(Task directions)
Return each line in the entries below that contains the word "displayed".
Material to process: Begin
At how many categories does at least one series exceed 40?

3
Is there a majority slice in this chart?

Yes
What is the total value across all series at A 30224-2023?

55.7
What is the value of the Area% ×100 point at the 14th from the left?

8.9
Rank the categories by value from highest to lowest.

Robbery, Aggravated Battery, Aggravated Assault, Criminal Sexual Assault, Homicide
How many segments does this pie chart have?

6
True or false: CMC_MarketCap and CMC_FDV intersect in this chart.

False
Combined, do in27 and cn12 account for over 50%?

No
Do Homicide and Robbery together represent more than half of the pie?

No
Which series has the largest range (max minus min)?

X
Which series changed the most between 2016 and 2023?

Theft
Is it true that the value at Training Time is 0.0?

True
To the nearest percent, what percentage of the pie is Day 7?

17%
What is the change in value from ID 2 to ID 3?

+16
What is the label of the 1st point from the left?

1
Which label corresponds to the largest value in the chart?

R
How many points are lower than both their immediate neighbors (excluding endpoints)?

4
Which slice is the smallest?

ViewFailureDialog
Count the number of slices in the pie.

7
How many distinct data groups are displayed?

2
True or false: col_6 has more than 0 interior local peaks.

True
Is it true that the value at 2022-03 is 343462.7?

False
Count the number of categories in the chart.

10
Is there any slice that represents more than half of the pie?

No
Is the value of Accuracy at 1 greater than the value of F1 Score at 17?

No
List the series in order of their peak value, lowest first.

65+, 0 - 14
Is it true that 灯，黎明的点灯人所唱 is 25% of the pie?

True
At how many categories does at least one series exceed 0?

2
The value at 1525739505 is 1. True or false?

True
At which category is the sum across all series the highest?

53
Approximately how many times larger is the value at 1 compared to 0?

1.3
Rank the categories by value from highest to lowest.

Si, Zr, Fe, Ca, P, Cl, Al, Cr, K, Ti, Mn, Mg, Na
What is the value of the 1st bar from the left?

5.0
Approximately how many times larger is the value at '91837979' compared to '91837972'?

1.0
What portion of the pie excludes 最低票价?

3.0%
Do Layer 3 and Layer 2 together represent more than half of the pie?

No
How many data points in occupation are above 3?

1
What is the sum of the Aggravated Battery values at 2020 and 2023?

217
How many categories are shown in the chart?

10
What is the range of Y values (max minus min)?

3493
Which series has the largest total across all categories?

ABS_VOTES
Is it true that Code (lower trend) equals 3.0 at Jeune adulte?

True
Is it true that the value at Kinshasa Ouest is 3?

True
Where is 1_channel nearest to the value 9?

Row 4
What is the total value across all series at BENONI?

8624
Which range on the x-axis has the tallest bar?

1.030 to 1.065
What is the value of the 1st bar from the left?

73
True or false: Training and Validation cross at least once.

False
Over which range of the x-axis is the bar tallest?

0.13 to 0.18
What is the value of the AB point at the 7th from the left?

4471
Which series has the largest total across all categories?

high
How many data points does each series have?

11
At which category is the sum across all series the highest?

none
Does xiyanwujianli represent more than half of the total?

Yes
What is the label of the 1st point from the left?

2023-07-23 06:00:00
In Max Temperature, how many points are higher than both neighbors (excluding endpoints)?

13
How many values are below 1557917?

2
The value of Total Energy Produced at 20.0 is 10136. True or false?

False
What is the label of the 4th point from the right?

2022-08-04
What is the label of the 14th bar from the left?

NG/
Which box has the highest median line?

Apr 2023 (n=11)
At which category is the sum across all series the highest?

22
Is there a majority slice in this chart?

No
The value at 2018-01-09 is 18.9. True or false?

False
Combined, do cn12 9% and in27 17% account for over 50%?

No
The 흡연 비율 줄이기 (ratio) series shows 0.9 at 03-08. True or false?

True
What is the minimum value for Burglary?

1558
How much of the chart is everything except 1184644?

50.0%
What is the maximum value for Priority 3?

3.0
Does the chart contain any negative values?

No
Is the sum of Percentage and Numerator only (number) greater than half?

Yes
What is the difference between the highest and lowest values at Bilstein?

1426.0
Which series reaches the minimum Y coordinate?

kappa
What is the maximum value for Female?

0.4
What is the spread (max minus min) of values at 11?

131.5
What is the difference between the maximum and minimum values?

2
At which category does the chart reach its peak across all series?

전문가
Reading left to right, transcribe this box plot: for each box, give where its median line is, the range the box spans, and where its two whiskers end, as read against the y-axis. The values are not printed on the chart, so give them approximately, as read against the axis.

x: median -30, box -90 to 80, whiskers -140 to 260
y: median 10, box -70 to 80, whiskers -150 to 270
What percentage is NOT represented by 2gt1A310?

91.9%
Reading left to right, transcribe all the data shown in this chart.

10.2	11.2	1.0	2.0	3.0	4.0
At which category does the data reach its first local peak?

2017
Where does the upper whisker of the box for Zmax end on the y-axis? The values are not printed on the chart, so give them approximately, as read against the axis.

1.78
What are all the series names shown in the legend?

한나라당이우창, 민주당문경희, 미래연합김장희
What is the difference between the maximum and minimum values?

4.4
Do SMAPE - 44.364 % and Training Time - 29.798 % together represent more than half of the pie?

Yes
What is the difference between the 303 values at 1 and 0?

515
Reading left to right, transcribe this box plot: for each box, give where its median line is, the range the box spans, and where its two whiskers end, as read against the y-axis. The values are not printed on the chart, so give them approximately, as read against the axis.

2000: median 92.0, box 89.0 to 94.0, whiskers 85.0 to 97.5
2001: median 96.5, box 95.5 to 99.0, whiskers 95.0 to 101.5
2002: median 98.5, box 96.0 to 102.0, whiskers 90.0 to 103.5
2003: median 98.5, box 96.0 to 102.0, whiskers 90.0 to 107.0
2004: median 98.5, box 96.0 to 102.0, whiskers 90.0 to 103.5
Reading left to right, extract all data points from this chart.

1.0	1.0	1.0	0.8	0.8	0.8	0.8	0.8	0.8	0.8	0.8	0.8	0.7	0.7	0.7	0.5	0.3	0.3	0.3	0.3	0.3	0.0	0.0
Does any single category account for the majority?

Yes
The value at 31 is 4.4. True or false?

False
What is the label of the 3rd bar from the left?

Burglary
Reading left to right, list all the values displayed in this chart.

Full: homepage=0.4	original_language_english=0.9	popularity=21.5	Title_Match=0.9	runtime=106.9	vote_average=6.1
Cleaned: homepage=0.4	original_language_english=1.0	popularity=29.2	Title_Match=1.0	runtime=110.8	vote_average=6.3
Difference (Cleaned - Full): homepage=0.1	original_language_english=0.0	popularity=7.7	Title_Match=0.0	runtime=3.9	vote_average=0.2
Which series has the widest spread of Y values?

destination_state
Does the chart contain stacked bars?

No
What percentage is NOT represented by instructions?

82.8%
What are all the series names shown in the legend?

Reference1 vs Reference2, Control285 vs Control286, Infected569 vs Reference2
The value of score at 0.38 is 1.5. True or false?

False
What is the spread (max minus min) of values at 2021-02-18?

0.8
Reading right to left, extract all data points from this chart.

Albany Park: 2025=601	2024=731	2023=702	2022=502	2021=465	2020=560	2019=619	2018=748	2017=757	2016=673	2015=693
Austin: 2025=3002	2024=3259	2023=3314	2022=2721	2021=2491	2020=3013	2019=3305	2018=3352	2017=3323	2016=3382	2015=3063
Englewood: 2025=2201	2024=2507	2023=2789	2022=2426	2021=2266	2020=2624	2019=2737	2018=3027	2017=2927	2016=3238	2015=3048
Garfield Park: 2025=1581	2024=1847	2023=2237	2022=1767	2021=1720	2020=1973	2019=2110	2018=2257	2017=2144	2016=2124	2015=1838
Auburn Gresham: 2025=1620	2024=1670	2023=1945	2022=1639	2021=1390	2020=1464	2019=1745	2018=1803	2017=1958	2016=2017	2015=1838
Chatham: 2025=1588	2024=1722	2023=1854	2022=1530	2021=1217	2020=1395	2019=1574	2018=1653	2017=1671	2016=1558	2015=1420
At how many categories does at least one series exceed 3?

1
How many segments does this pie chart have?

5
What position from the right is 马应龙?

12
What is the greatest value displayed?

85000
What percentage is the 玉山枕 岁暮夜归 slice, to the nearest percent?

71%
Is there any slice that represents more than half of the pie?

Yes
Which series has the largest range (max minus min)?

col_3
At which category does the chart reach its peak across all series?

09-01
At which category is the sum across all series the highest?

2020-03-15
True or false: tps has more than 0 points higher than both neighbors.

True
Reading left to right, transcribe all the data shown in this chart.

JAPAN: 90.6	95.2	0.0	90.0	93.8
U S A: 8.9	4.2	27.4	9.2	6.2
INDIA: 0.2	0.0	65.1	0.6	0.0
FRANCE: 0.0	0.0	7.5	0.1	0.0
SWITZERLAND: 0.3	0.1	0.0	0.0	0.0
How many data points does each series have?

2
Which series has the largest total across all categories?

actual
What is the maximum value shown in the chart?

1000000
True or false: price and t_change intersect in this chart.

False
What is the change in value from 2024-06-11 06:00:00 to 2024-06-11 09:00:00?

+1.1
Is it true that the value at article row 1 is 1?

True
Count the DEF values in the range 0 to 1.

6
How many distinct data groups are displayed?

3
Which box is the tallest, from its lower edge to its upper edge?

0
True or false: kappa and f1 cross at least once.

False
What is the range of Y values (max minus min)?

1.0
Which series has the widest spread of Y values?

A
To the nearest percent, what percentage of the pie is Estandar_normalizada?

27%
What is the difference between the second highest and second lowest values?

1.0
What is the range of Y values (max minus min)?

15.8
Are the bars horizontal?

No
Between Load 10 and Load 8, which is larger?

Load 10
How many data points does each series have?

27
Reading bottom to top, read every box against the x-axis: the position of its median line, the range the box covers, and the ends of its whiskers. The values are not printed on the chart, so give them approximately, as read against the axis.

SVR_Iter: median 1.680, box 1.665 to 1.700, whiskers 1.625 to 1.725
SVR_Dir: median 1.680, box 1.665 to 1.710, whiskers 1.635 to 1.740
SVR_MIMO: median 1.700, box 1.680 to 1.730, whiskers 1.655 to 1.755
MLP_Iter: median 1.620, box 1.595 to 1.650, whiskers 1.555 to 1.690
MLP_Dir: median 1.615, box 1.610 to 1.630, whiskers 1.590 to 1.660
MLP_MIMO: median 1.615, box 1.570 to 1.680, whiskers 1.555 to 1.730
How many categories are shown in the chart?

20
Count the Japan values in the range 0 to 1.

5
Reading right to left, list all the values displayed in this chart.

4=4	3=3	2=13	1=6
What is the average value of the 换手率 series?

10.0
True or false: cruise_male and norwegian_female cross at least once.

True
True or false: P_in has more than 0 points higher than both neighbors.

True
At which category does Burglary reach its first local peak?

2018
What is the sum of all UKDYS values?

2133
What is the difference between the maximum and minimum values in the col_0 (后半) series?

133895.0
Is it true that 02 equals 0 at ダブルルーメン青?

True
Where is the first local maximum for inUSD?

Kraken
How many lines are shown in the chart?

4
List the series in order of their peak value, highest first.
Material to process: End
(Output)
How many distinct data groups are displayed?
Reading left to right, list all the values displayed in this chart.
What is the greatest value displayed?
How many distinct data groups are displayed?
Reading right to left, list all the values displayed in this chart.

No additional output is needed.